= What to produce =
Quote everything from the start of the entries down to and including the line that contains "Σταλίδα Ηρακλείου, Κρήτη", reproducing each line without alteration.

= Task material =
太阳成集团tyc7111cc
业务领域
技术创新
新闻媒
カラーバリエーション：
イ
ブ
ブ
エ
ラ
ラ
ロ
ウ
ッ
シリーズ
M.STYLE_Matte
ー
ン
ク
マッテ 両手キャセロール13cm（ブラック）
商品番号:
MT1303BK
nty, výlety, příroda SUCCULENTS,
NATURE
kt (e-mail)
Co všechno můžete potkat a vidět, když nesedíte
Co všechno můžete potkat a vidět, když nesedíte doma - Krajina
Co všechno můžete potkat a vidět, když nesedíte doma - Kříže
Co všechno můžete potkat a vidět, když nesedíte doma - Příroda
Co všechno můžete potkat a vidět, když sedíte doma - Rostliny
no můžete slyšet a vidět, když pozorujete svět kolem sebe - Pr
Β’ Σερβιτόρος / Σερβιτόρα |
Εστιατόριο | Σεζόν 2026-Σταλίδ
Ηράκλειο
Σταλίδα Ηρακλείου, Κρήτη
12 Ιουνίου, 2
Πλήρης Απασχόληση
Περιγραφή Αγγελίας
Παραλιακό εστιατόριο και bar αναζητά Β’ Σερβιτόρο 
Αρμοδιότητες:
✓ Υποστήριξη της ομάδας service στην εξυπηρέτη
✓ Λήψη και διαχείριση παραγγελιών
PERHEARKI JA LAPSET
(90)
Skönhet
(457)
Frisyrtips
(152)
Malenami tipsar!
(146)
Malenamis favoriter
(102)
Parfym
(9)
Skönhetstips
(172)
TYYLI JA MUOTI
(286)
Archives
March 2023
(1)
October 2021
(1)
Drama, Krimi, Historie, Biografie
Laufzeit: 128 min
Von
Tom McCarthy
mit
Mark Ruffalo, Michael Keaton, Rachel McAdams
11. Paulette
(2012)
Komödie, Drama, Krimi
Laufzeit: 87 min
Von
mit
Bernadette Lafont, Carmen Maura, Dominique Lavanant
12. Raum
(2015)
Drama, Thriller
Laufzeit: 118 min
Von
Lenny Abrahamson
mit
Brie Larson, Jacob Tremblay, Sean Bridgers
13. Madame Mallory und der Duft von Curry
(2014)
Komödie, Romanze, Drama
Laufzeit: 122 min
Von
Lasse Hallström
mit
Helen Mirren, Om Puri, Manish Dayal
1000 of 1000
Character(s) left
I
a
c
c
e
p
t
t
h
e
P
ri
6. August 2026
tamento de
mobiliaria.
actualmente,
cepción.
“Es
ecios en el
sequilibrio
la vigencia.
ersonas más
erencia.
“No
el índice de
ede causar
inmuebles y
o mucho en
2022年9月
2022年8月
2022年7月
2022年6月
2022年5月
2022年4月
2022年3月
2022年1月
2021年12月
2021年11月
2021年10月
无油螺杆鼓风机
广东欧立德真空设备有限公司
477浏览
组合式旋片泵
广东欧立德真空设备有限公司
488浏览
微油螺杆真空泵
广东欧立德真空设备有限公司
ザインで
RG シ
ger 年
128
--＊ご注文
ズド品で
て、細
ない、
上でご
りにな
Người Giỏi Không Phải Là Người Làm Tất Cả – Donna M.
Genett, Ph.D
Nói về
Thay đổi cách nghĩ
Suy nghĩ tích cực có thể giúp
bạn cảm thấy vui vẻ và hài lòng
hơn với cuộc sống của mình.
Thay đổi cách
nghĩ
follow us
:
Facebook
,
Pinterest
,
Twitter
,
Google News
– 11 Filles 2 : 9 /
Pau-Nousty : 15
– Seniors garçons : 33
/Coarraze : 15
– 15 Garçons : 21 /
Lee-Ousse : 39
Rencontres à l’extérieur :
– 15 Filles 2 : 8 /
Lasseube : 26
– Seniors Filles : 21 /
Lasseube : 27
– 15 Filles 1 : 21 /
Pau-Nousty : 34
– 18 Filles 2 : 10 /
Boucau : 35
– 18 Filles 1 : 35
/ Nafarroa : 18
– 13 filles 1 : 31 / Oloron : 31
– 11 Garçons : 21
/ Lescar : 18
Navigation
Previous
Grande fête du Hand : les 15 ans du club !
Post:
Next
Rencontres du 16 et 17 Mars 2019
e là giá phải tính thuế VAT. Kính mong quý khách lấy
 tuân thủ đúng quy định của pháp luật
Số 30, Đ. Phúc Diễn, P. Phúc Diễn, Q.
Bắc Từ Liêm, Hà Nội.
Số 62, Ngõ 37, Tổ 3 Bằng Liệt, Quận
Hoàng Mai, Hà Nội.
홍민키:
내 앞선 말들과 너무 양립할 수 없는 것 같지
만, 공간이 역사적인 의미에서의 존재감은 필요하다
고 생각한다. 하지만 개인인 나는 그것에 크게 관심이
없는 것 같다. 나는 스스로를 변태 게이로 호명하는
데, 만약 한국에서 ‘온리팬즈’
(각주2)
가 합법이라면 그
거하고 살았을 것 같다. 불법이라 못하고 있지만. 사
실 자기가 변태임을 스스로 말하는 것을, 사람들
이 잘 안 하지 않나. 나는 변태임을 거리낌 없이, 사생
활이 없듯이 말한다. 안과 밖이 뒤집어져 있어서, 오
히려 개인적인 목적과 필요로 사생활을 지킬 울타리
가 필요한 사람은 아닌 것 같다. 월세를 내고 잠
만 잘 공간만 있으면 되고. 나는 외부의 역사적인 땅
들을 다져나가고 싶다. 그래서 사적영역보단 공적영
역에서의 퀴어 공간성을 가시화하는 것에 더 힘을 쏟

= Exercise response =
太阳成集团tyc7111cc
业务领域
技术创新
新闻媒
カラーバリエーション：
イ
ブ
ブ
エ
ラ
ラ
ロ
ウ
ッ
シリーズ
M.STYLE_Matte
ー
ン
ク
マッテ 両手キャセロール13cm（ブラック）
商品番号:
MT1303BK
nty, výlety, příroda SUCCULENTS,
NATURE
kt (e-mail)
Co všechno můžete potkat a vidět, když nesedíte
Co všechno můžete potkat a vidět, když nesedíte doma - Krajina
Co všechno můžete potkat a vidět, když nesedíte doma - Kříže
Co všechno můžete potkat a vidět, když nesedíte doma - Příroda
Co všechno můžete potkat a vidět, když sedíte doma - Rostliny
no můžete slyšet a vidět, když pozorujete svět kolem sebe - Pr
Β’ Σερβιτόρος / Σερβιτόρα |
Εστιατόριο | Σεζόν 2026-Σταλίδ
Ηράκλειο
Σταλίδα Ηρακλείου, Κρήτη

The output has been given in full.